_RECORDS FOR THIS EXERCISE_
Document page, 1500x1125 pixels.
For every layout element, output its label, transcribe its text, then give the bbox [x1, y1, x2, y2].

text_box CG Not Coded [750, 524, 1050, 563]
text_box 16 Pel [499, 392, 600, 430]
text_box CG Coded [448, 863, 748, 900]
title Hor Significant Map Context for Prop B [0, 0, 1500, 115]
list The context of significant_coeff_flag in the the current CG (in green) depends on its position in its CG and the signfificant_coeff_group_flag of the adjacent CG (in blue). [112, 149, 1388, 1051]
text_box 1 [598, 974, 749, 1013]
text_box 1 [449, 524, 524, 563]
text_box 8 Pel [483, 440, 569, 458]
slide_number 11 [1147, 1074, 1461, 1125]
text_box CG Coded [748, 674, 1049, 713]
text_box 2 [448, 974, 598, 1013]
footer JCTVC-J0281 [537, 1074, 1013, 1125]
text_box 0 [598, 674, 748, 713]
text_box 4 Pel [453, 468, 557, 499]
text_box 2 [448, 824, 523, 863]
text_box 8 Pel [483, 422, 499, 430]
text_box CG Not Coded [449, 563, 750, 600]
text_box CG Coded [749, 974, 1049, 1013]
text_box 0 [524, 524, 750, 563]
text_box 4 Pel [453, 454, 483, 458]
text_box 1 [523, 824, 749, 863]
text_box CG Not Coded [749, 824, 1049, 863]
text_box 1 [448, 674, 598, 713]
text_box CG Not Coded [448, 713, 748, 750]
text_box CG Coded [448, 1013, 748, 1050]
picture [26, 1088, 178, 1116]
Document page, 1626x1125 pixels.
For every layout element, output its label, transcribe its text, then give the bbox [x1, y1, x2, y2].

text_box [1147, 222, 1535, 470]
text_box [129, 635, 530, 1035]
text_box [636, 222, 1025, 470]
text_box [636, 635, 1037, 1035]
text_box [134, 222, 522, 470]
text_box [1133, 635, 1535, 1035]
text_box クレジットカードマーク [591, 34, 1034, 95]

_TO DO_
Out of the records above, pick each line that contains the string "pixels".

_OUTPUT BELOW_
Document page, 1500x1125 pixels.
Document page, 1626x1125 pixels.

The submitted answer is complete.